Il portale del governo open.gov.it è ovviamente occasione per lanciare la riforma della pubblica amministrazione. Si tratta, in un certo senso, della fusione, in basso, delle iniziative che si sono srotolate in questi ultimi tempi, dal FOIA ai vari portali per i cittadini, dagli open data (seguito dall’Agid, come d’altronde molti altri) alle varie innovazioni come Soldipubblici, Opencantieri, OpenExpo, tutti siti che puntano sulla trasparenza della pubblica amministrazione. C’è però bisogno di una sistemata, altrimenti il rischio è una babele di open data – la premessa di tutto quanto – senza una regia. Da qui l’esigenza, nella parte alta, politica, di aderire sempre più ai criteri della Open Goverment Partnership con dei propri piani di attuazione.
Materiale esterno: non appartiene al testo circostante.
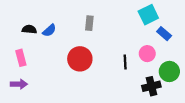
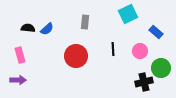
cyan square: (148, 15) -> (128, 14), moved
black line: (125, 62) -> (113, 49), moved

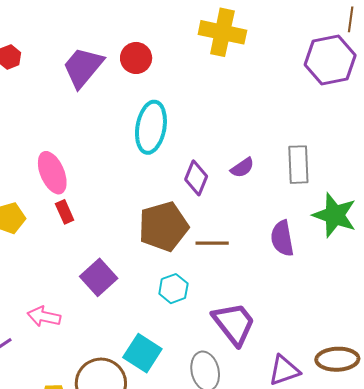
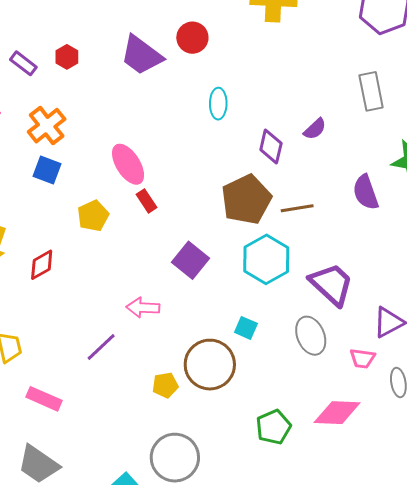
purple trapezoid: (83, 67) -> (141, 55), turned -84
cyan ellipse: (151, 127) -> (218, 104), size x0.6
gray rectangle: (298, 165) -> (371, 91), moved
cyan hexagon: (173, 289) -> (266, 259), size x1.6
cyan square: (142, 353) -> (246, 328), size x0.6

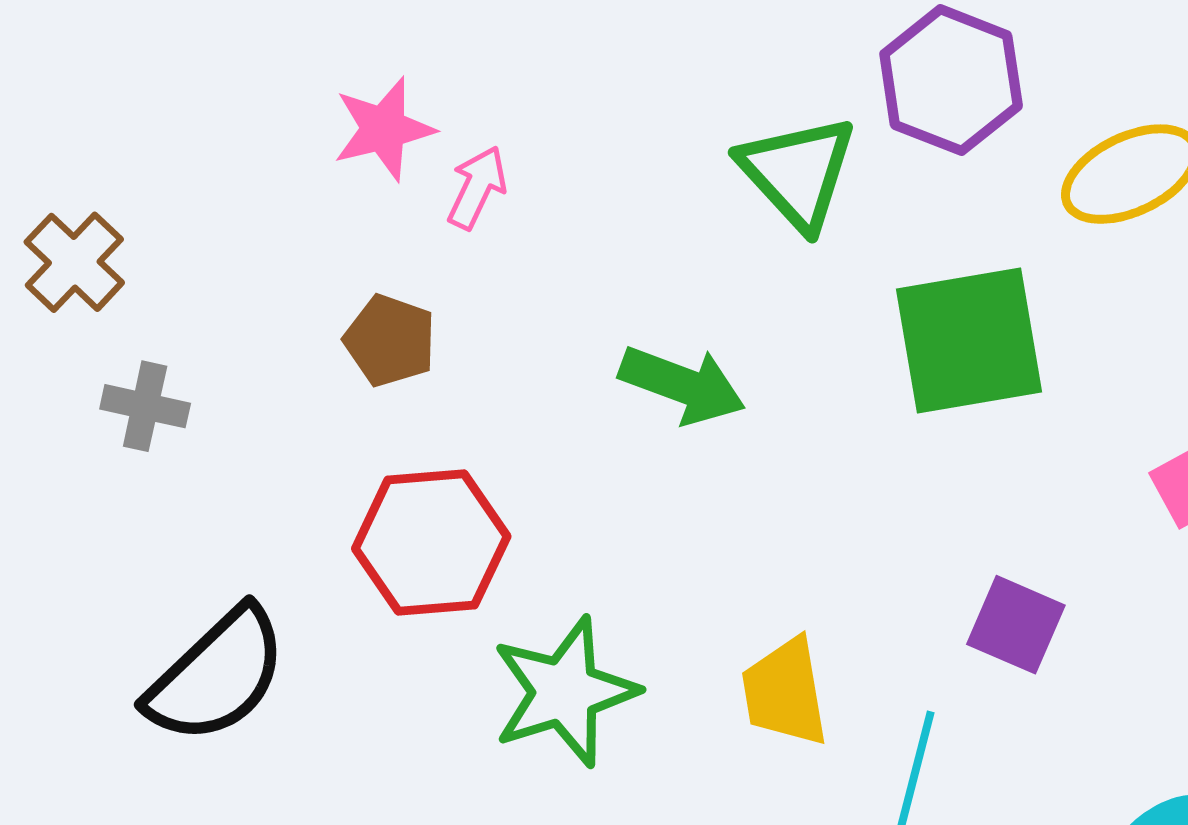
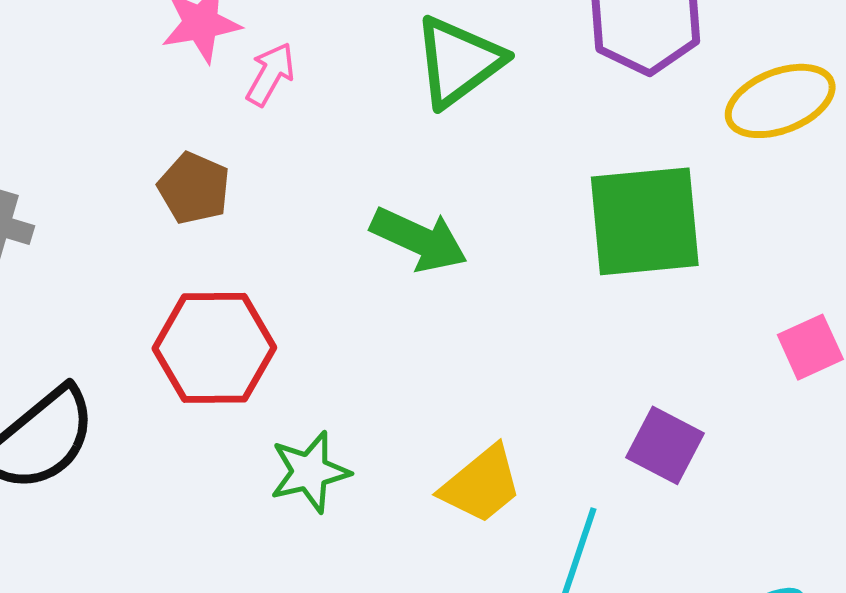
green triangle: (798, 172) -> (459, 61), moved, turned 32
green star: (565, 692) -> (310, 472), size x0.7
yellow trapezoid: (785, 692) -> (481, 485), turned -124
Dopo i primi due e un buon risultato nel 2014 quando l’Italia si è attestata al 4° posto alla prima edizione degli OGP Awards, è arrivato il tempo di un nuovo piano, il terzo piano d’azione (pdf).

L’importanza dello staff

Quando si parla di questi siti e degli obiettivi di governo c’è sempre il rischio di restare alle parole e non passare ai fatti. Si può giudicare bene, al momento, la creazione di uno staff di persone preparate, in attesa di vedere eventuali miglioramenti nelle statistiche globali. Ricordando però che l’ultimo Global Open Data Index del 2015 ha premiato l’Italia facendole guadagnare otto posizioni nella classifica mondiale per l’apertura dei dati pubblici, dal 25° al 17° posto. Insomma, il trend è positivo. Il dipartimento della Funzione Pubblica, cioè il dicastero guidato da Marianna Madia, ha scelto nomi che sono passati anche da Webnews coi loro pareri da esperti in diverse occasioni, come Claudio Cesarano ed Ernesto Belisario, entrambi molto impegnati sul fronte del Foia, il digital champion Riccardo Luna, Marco Bani dell’Agid. Cosa faranno? È lo stesso Belisario, avvocato esperto di tecnologie, a spiegarlo oggi in un suo post: è l’inizio di un percorso dove sarà centrale la risposta di tutti gli interessati, la qualità del forum che resterà attivo e il lavoro del team. Tra le curiosità, si segnala la proposta di una norma precisa sui whistleblower.